Tumbleweed Secure Guardian Helps Healthcare Organizations Meet HIPAA Information Security Requirements

Tumbleweed Provides a Comprehensive Security Framework to Enable Safe Exchange of Confidential Patient Data Over Email and the Internet

REDWOOD CITY, CA - March 26, 2002 - Tumbleweed® Communications Corp. (Nasdaq:TMWD), a leading provider of secure content management solutions for enabling the business Internet, offers a comprehensive set of solutions to healthcare payers and providers to help them protect patient data and comply with the information security requirements under the Healthcare Information Portability and Accountability Act (HIPAA). Tumbleweed Secure Guardian offers an open-standards security framework for online communications so healthcare and insurance companies can safely move paper-based processes to the Internet and reduce costs. In addition, Secure Guardian empowers companies to implement security policies enterprise-wide so they can ensure that confidential patient health information is protected as it travels within and outside the organization electronically.

"By 2003, healthcare organizations will transition to 'virtual' care networks, involving a wide range of independent but interconnected individuals and enterprises," said Lauri Ingram, Senior Program Director Insurance Information Strategies at META Group. "These virtual care networks will use conduits such as the Internet for a seamless and secure interface for interacting with one another. Payers and providers need to focus on security compliance now, and begin investing in security-based architectures that will enable them to meet impending deadlines."

The HIPAA security regulations and compliance dates are imminent. Both the privacy and security regulations define the standards by which healthcare organizations secure data and systems through the use of policy and technology. According to a recent report from the META Group, by the end of 2002, 75% of healthcare payers and providers will not be positioned to meet the security compliance requirements. Tumbleweed is working with a number of leading healthcare companies today to help them examine ways in which the Internet can be leveraged as a business tool while they implement a comprehensive policy-based security framework that incorporates industry standards to protect patient data and privacy.

Current healthcare providers using Tumbleweed Secure Guardian solutions today include a number of Blue Cross Blue Shield providers such as Health Care Service Corporation's Blue Cross and Blue Shield of Illinois division. Other leading providers using Tumbleweed solutions include Catholic Healthcare West and WellStar Health Systems. In addition, many insurance companies, such as Travelers and Mutual of Omaha, chose Tumbleweed solutions to protect their network environment, facilitate online business processes and implement content security for Internet-based communications.

Government entities, such as the U.S. Food & Drug Administration (FDA), are using Tumbleweed solutions to leverage the Internet and email for various business processes. The FDA's Center for Drug Evaluation and Research uses Tumbleweed solutions to create a secure email network with pharmaceutical companies for safe exchange of documents during the clinical drug trial process. This process was formerly either a paper-intensive process or could only be done over a proprietary network. "It is critical that healthcare companies take a holistic view of the organization and consider their business needs as they examine their extended network to determine where security gaps exist related to HIPAA requirements," said Michele Wrath, VP of Product Marketing at Tumbleweed Communications. "Our customers are turning to us to understand how they can use the power of the Internet and email to improve and streamline their business processes and communicate online with customers. Security is a critical necessity to not only ensure that regulations are met, but to provide optimal performance of systems and build customer trust."

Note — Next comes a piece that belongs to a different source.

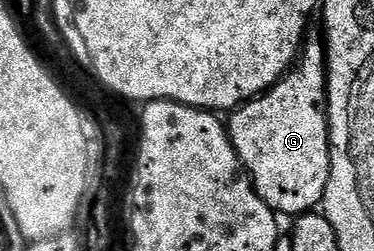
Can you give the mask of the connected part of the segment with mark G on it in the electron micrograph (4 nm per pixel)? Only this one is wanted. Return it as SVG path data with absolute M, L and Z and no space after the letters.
M319 35L307 37L306 43L301 47L300 55L295 64L289 68L288 73L281 78L280 81L269 88L267 92L263 92L261 96L257 96L255 100L249 100L248 103L240 105L227 117L226 127L228 136L232 139L234 150L238 154L238 158L244 164L244 168L248 172L248 177L252 179L252 186L262 199L272 207L272 211L277 214L285 212L289 218L295 218L301 214L307 214L321 207L324 199L324 191L326 190L326 178L330 178L330 146L328 145L328 55L325 45L322 43Z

Tumbleweed has a new white paper available that outlines the information security policy and technology guidelines under HIPAA. It discusses important considerations for both business and technology groups within healthcare and insurance organizations. Please visit our website at our health care section to request a copy of this paper.

About Tumbleweed
Tumbleweed is a leading provider of solutions for managing secure communication and collaboration to enable the business Internet. Tumbleweed's robust policy-based framework empowers organizations to safely share and protect critical information, increase customer loyalty and privacy and dramatically reduce costs. Tumbleweed is trusted by 1,000 blue-chip customers including American Express, Chevron, Datek Online, the European Union's Joint Research Council, First Union Wachovia, John Deere, Merrill Lynch, Nike, Northern Trust, NTT, Salomon Smith Barney, Travelers and US Food and Drug Administration. One hundred of the Fortune 500 are Tumbleweed customers. Tumbleweed Communications was founded in 1993 and is headquartered in Redwood City, Calif., with offices around the world.

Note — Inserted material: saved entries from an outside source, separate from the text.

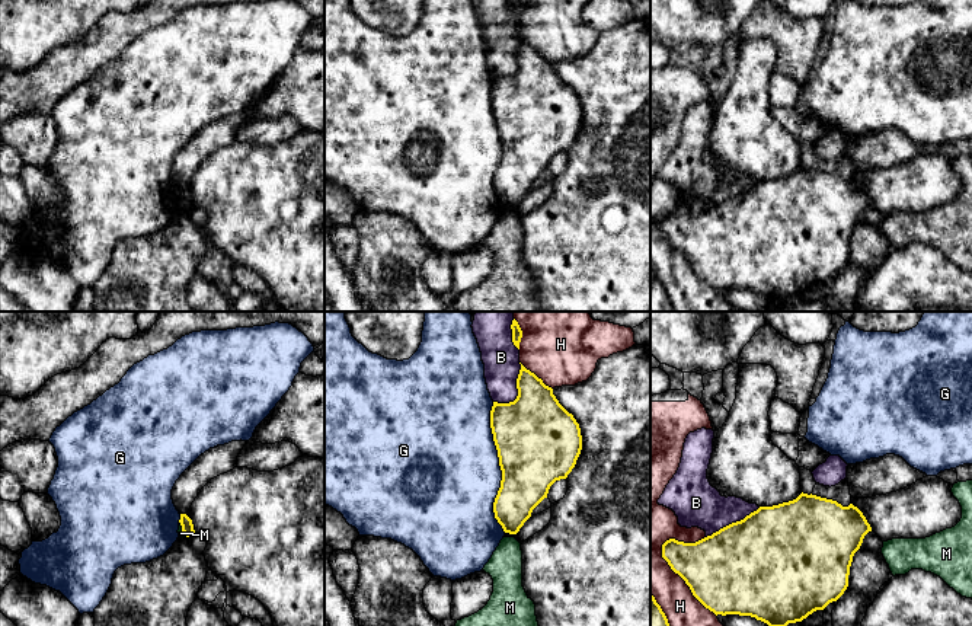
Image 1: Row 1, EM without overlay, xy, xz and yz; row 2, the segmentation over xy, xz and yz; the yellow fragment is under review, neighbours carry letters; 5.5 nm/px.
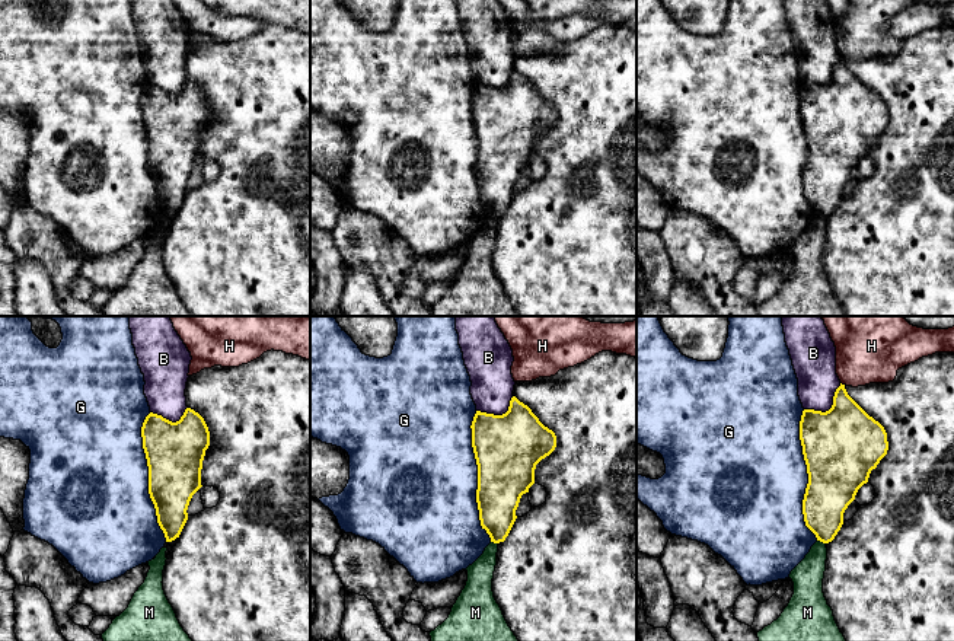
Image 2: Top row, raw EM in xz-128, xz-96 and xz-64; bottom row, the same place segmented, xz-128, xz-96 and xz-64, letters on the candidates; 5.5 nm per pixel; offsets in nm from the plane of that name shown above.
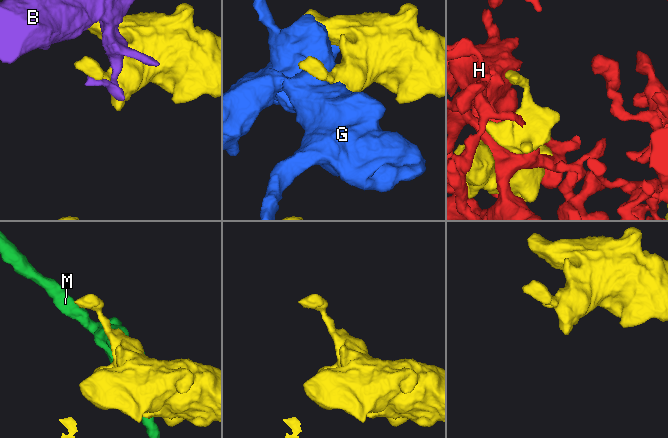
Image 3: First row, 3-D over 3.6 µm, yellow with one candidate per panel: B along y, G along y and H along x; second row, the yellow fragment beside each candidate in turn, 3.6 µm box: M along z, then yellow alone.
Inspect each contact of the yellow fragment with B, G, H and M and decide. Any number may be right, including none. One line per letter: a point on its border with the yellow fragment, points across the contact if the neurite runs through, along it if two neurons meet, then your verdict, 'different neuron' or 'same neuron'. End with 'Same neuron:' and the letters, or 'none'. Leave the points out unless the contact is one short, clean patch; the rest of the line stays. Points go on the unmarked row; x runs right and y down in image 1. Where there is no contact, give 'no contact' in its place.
B: contact xz (518, 66); different neuron
G: contact xz (501, 141); different neuron
H: contact yz (681, 251); different neuron
M: contact xy (182, 203); border xy (179, 195), (181, 204), (186, 210); different neuron
Same neuron: none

Except for the historical information contained herein, the matters discussed in this press release may constitute forward-looking statements that involve risks and uncertainties that could cause actual results to differ materially from those projected, particularly with respect to Tumbleweed's customers, products, and future offerings. In some cases, forward-looking statements can be identified by terminology such as "may," "will," "should," "potential," "continue," "expects," "anticipates," "intends," "plans," "believes," "estimates," and similar expressions. For further cautions about the risks of investing in Tumbleweed, we refer you to the documents Tumbleweed files from time to time with the Securities and Exchange Commission, particularly Tumbleweed's Form 10-K filed March 30, 2002 and Form 10-Q filed May 14, 2002. Tumbleweed assumes no obligation to update information contained in this press release.